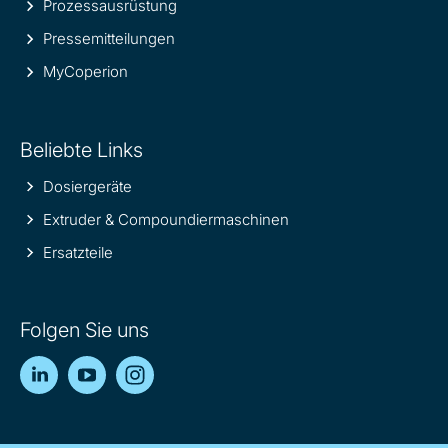
Prozessausrüstung
Pressemitteilungen
MyCoperion
Beliebte Links
Dosiergeräte
Extruder & Compoundiermaschinen
Ersatzteile
Folgen Sie uns
LinkedIn
YouTube
Instagram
══════
• **To-do item**: Transcribe each entry precisely as given, leaving the pictures out.

• **Worked solution**:
Prozessausrüstung
Pressemitteilungen
MyCoperion
Beliebte Links
Dosiergeräte
Extruder & Compoundiermaschinen
Ersatzteile
Folgen Sie uns
LinkedIn
YouTube
Instagram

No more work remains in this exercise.